The 4% inflation risk has materialised
The Polish source warned that US inflation was on course to move above 4% for the first time in three years. That risk has now materialised: the latest Bureau of Labor Statistics release showed May CPI rising 0.5% on a seasonally adjusted monthly basis and 4.2% year on year.
That matters because it changes the tone of the rate debate. Markets had been hoping that inflation would keep drifting lower and eventually give the Fed room to ease policy, but a headline print above 4% makes that story much harder to defend.
Core inflation was more contained, rising 0.2% on the month and 2.9% over the year, but the source's broader point still stands. Investors are being forced to decide whether the latest energy-driven inflation shock will fade quickly or become embedded in expectations.
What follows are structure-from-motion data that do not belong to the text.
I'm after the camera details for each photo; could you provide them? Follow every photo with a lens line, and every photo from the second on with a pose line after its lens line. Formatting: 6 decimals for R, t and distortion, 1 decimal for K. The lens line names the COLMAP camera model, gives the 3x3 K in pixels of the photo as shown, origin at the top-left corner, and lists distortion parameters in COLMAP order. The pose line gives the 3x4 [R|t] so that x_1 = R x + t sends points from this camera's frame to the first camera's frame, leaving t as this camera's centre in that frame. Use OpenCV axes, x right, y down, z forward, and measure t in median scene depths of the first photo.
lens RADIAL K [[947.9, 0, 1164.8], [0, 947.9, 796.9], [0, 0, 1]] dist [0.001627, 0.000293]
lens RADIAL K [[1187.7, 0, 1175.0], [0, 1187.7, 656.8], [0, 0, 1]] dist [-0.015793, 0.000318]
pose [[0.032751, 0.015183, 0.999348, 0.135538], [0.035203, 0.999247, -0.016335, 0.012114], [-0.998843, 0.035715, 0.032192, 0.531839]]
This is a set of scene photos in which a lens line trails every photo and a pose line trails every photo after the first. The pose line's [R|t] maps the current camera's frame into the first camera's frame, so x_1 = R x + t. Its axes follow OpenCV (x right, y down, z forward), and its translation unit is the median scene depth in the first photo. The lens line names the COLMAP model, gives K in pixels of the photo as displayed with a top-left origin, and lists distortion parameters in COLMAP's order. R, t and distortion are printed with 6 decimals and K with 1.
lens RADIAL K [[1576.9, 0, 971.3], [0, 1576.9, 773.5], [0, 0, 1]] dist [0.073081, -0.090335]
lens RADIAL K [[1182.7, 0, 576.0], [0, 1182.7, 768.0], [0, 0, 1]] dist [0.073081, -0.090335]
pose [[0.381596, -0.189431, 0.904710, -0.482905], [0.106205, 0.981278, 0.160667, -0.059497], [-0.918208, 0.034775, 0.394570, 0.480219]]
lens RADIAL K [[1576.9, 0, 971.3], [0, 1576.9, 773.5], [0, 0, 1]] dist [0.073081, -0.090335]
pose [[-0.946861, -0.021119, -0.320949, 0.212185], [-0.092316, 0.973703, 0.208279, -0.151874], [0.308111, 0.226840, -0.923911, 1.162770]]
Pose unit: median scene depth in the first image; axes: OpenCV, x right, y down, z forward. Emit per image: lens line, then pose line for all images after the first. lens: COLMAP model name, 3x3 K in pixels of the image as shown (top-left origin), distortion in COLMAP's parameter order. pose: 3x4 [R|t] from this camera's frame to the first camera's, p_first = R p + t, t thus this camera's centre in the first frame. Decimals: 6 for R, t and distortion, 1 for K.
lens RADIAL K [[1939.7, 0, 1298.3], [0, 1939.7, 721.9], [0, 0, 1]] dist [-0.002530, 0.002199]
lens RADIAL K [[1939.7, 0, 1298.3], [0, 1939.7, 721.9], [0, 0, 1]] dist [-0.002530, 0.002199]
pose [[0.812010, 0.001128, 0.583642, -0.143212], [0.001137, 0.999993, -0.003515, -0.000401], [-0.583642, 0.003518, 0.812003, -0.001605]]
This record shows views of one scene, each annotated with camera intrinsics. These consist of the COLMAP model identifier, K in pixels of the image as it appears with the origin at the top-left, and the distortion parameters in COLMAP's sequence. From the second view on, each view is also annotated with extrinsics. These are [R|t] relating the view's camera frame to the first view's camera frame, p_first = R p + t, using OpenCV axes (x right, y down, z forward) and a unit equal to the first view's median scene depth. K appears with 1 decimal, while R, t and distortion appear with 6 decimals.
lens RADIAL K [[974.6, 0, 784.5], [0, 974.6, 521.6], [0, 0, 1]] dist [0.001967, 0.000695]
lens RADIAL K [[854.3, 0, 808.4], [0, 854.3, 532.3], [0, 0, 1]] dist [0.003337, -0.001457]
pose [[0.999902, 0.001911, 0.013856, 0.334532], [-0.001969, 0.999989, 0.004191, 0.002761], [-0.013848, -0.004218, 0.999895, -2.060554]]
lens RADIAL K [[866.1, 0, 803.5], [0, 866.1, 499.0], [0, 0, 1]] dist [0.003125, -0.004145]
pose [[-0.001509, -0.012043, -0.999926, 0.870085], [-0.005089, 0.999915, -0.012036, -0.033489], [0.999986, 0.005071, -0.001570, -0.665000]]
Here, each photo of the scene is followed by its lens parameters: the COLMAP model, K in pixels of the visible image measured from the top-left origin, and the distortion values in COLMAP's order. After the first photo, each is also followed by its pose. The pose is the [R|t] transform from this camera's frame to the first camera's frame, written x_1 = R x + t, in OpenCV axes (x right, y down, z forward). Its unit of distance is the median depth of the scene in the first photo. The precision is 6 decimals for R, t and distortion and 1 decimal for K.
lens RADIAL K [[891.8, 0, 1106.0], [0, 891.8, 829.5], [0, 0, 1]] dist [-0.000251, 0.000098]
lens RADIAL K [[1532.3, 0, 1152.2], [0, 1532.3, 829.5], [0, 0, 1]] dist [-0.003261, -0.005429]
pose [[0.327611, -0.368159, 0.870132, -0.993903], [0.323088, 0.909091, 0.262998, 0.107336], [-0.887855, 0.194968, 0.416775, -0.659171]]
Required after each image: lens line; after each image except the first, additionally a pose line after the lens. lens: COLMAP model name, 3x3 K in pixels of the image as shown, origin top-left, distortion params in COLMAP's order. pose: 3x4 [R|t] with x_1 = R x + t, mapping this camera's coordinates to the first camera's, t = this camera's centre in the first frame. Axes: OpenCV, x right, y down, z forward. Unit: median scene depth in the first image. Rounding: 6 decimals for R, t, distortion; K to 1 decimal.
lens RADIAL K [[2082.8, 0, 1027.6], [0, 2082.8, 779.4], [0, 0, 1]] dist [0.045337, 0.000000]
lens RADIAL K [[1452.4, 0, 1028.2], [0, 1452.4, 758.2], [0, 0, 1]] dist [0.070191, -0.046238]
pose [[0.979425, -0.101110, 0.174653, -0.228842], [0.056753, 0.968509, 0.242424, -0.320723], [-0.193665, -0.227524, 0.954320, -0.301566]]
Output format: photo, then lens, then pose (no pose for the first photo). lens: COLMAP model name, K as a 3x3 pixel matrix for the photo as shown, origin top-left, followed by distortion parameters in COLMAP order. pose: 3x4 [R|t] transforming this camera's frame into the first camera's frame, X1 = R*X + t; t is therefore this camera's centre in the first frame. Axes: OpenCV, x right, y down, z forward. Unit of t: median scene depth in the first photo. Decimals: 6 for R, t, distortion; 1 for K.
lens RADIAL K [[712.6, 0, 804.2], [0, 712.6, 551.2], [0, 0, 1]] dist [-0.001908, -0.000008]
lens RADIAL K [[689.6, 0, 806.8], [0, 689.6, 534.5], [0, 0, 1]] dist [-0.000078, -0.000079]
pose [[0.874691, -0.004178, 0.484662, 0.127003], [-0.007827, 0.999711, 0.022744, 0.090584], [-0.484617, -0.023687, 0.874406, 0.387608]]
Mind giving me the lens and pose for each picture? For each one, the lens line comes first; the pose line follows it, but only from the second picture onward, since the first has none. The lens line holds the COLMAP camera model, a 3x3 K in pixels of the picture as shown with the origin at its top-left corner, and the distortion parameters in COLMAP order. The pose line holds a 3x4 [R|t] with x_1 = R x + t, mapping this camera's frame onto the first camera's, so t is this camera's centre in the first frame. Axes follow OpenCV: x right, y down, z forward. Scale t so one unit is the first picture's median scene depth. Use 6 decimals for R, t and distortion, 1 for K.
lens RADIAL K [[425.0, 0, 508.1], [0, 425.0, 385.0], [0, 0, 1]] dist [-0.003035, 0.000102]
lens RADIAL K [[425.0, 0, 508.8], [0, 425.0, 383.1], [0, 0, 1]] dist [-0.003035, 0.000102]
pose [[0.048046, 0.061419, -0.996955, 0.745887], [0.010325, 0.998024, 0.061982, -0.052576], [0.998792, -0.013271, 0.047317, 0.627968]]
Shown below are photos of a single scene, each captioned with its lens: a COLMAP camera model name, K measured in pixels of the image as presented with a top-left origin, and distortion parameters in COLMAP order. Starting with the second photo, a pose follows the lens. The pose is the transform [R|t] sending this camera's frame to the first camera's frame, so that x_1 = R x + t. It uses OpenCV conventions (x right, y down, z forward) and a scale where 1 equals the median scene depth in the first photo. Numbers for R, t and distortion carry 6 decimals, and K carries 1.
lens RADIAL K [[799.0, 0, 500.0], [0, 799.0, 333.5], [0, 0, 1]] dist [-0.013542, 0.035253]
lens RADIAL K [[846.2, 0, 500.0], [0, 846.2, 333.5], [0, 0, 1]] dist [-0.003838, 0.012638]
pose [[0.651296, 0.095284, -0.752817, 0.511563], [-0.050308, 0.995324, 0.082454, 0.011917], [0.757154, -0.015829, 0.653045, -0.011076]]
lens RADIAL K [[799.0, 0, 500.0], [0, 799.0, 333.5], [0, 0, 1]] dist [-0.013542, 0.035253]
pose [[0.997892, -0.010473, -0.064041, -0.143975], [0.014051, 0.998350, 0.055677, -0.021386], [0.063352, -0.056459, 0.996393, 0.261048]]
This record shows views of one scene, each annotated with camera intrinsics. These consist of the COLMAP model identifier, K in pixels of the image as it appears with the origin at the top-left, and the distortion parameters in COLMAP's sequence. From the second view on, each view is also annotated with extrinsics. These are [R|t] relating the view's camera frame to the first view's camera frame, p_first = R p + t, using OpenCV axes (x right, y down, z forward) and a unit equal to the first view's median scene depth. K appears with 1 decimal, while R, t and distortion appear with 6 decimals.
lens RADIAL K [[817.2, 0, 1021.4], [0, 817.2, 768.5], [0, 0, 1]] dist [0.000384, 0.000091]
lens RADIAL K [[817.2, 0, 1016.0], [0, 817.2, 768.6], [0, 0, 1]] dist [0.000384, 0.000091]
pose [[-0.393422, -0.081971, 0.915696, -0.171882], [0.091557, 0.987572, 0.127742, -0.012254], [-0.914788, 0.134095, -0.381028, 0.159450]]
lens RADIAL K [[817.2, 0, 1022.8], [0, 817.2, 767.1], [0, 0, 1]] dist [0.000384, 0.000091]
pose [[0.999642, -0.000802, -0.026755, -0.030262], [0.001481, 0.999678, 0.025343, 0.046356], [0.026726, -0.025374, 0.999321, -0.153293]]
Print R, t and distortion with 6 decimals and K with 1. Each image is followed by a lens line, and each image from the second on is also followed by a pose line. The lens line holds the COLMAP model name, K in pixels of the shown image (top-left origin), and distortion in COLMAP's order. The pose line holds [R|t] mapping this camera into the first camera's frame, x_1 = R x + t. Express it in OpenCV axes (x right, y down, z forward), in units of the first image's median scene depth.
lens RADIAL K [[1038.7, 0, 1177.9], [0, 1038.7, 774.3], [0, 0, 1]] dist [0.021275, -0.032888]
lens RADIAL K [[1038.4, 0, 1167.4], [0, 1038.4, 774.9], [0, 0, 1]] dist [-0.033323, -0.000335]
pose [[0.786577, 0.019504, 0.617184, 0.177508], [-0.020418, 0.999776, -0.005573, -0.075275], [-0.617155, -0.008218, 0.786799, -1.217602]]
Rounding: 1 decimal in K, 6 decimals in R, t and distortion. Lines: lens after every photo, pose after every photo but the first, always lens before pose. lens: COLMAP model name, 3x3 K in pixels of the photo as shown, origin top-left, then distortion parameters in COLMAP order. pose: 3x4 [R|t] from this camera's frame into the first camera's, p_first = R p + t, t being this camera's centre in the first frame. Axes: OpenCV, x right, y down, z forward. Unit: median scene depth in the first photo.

Energy and wages are keeping households under pressure
Energy remains the immediate problem. The BLS release showed the energy index rising 3.9% in May, while gasoline rose 7.0% on the month and 40.5% over the past year. The source links that pressure to geopolitical tension around Iran and warns that higher energy costs can shape how households and businesses think about future inflation.
The more uncomfortable part is that wages are not keeping up with the squeeze. The Polish article notes that pay growth is running around 3.0% to 3.5% a year, below the pace of headline inflation. That weakens purchasing power and raises the risk that consumers become more sensitive to every fresh rise in fuel, transport and service costs.